I agree that the tiller tamer is a great accessory. But so is the ability to trim the sails so that she steers herself (no good for foredeck work but it allows you to tend to other things)
Neither of these books are new, but I found helpful advice in both:
Amazon.com: A Manual of Single Handed Sailing: Tony Meisel: Books
Amazon.com: Singlehanded Sailing: The Experiences and Techniques of the Lone Voyagers: Richard Henderson: Books
For the record, I single-hand much larger boats without difficulty, but with a lot of preparation. One is a '70s cruiser-racer with a huge J measurement, hank-on foresails and the halyard winch at the mast. I will motor out, go head to wind, crank up the main, leave it centered, pre-wrap both jib sheets on the winches loosely for when it is fully out on a reach (you can mark your sheets to indicate this), and then I will motor fast
into the wind, throw the throttle back, throw the engine into neutral, and haul up the jib halyard (pre-loaded at the dock and with the sail either loose on the deck or barely held down with cotton thread) as fast as I can.

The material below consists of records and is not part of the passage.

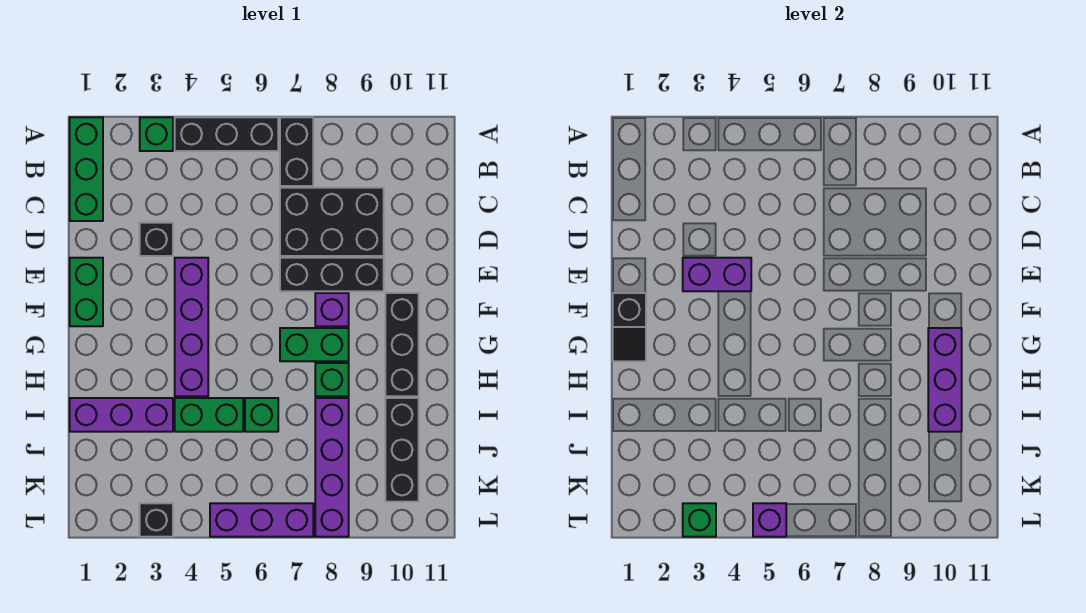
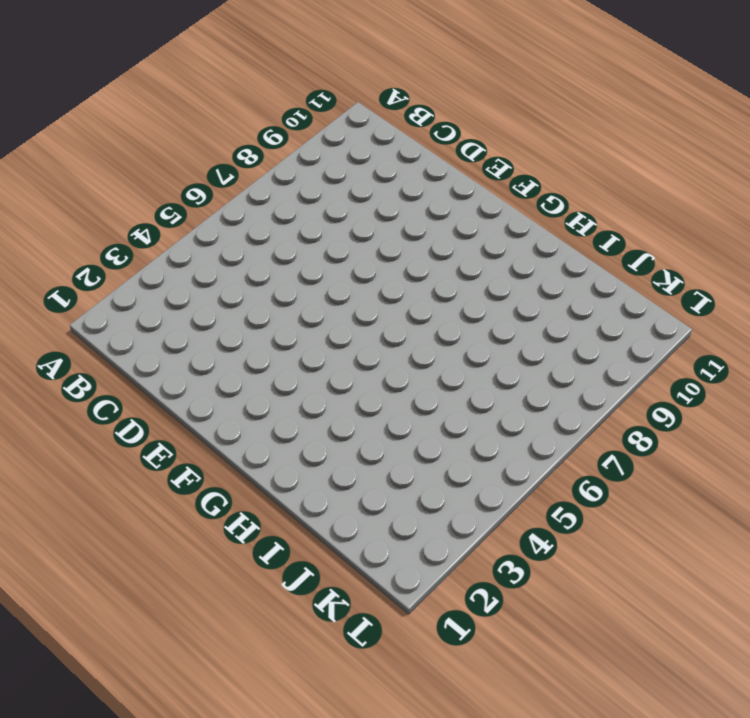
none -> green brick A1:C1 level 1
none -> green brick A3 level 1
none -> black brick A4:A6 level 1

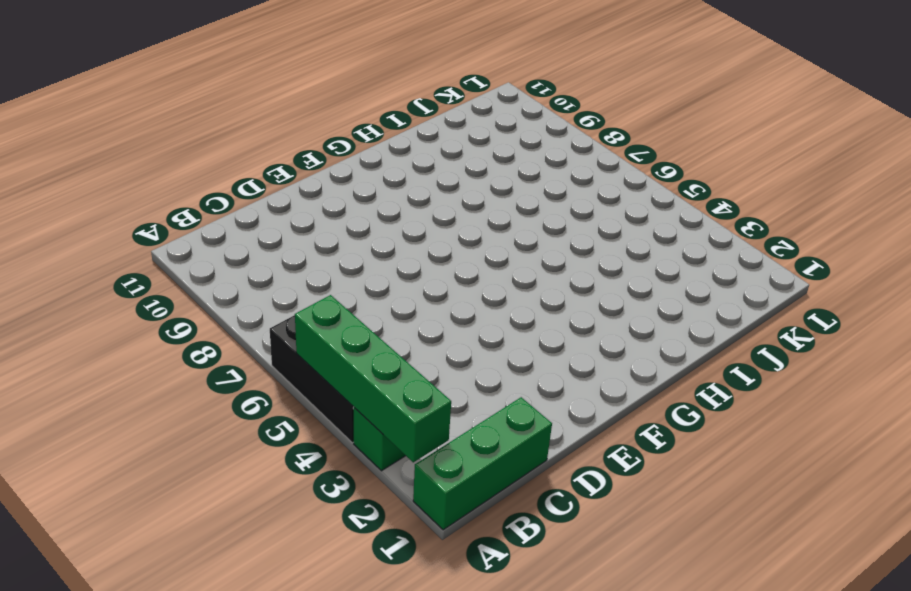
green brick A2:A5 level 2 -> none
none -> black brick A7:B7 level 1
none -> black brick C7:D9 level 1
none -> black brick D3 level 1

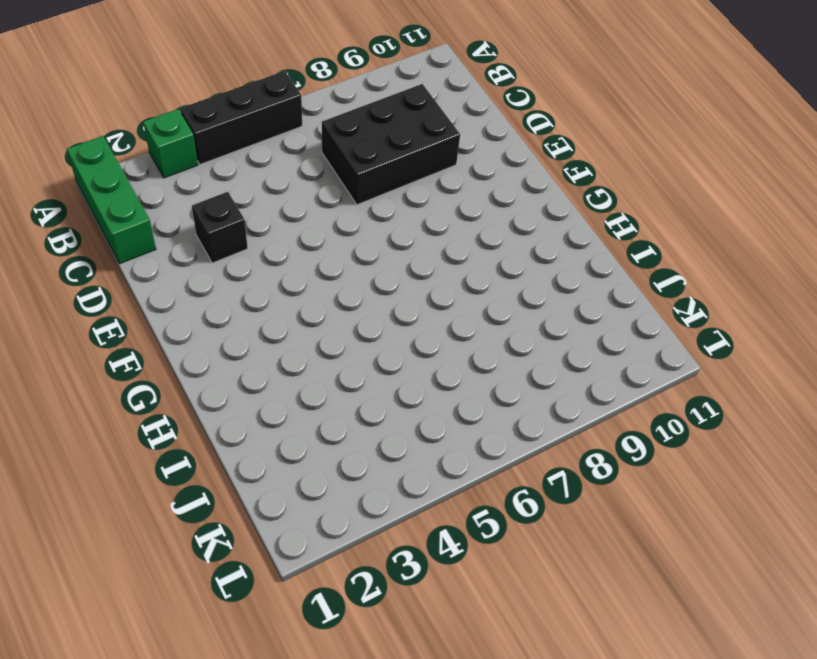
none -> black brick A7:B7 level 1
none -> green brick E1:F1 level 1
none -> purple brick E4:H4 level 1

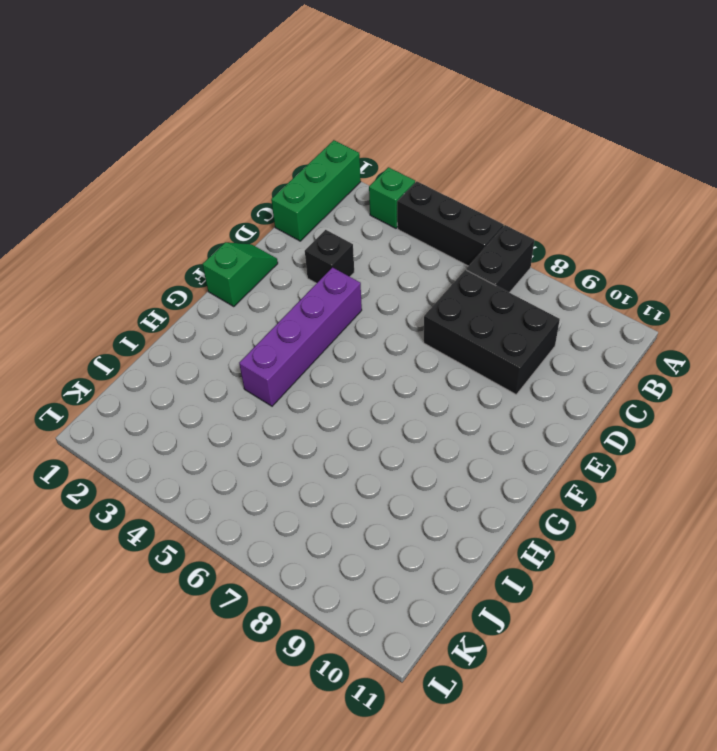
green slope E1:F1 level 1 top F -> green brick E1:F1 level 1
none -> black brick E7:E9 level 1
none -> purple brick F8 level 1
none -> black brick F10:H10 level 1

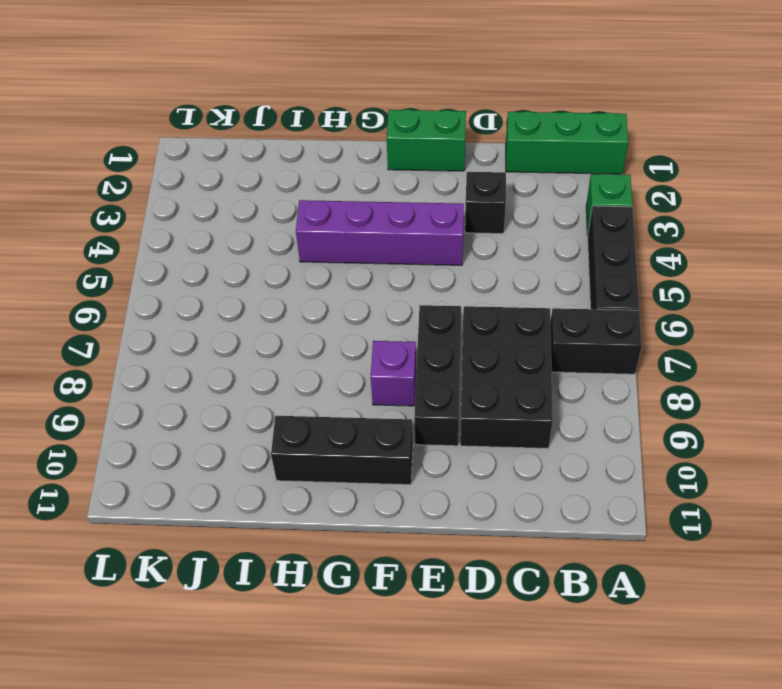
none -> green brick G7:G8 level 1
none -> green brick H8 level 1
none -> purple brick I1:I3 level 1

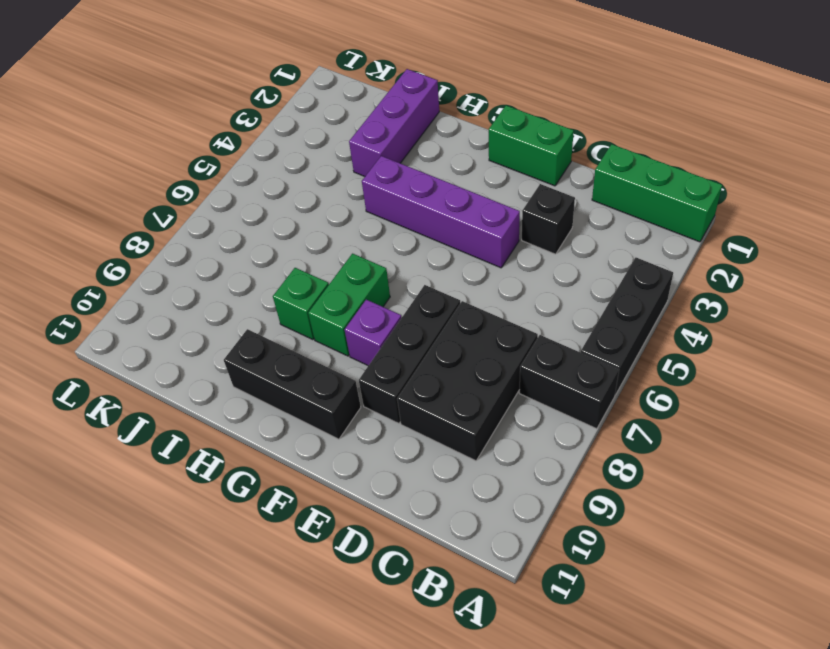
none -> green brick A3 level 1
none -> green brick I4:I5 level 1
none -> green brick I6 level 1

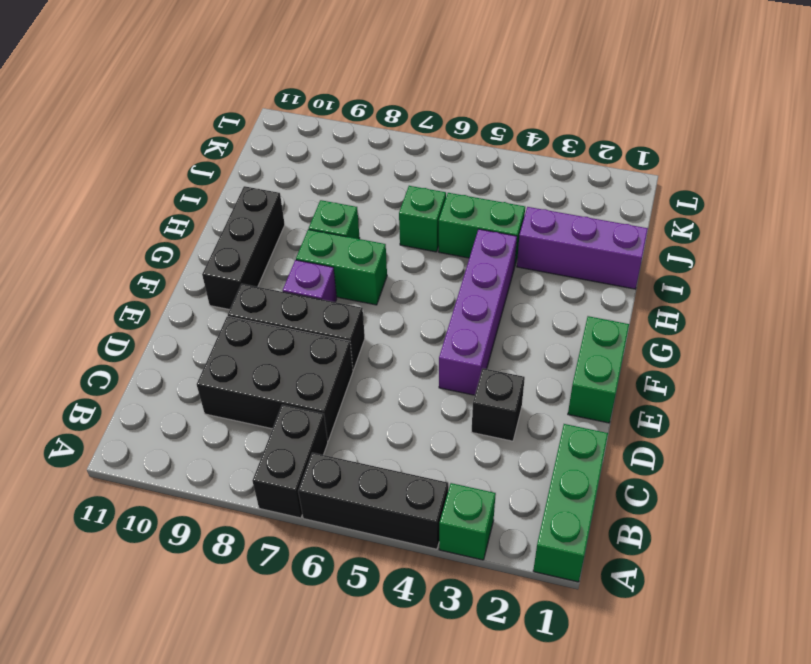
none -> purple brick I8:L8 level 1
none -> black brick I10:K10 level 1
none -> black brick L3 level 1

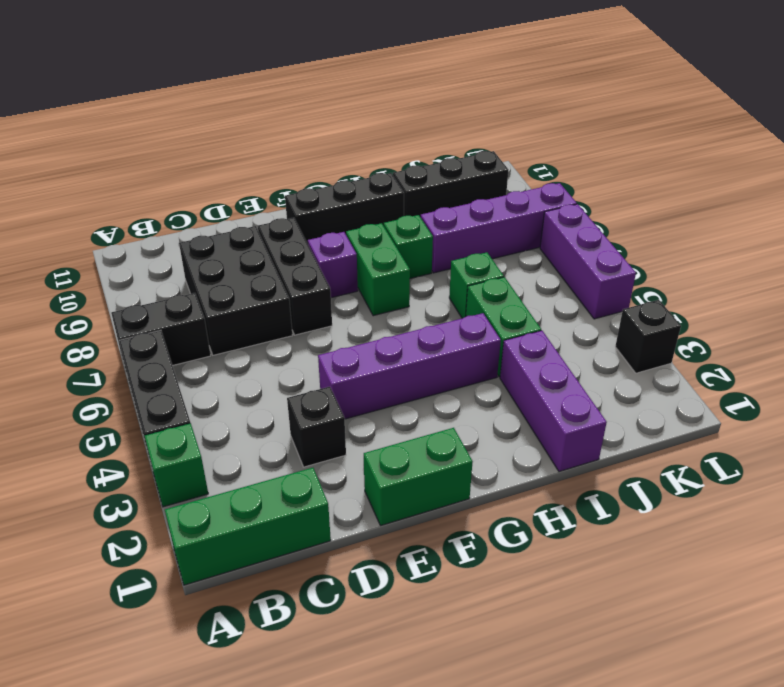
none -> purple brick E3:E4 level 2
none -> black slope F1:G1 level 2 top F
none -> purple brick G10:I10 level 2

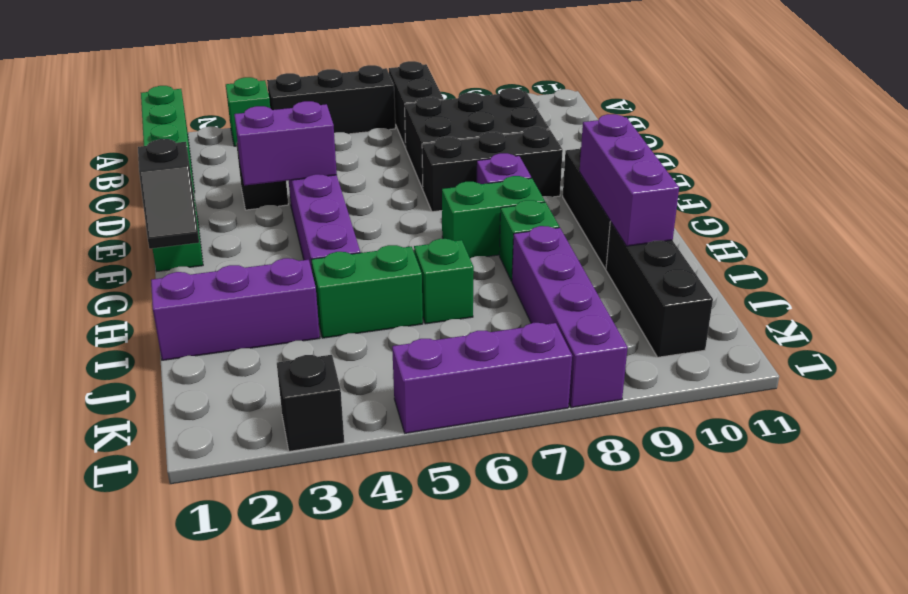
none -> green brick L3 level 2
none -> purple brick L5 level 2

Usually, the jib is up and flogging before the boat can coast to a stop or fall off in either direction. I can get back to the cockpit and fall off one way or another and can trim or unwrap either winch, during which I steer with my legs or "by the seat of my pants". I'm middle-aged and the opposite of petite, so I figure most people can manage this, especially if the jib halyard runs back to the cockpit.
The bigger boat is a full-keeler with furling and hydraulic steering, making all this much easier (and more stately), as it tracks much better than the lighter fin keeler. The difference is that I get the main up at the mast, and simply unfurl the jib from the helm.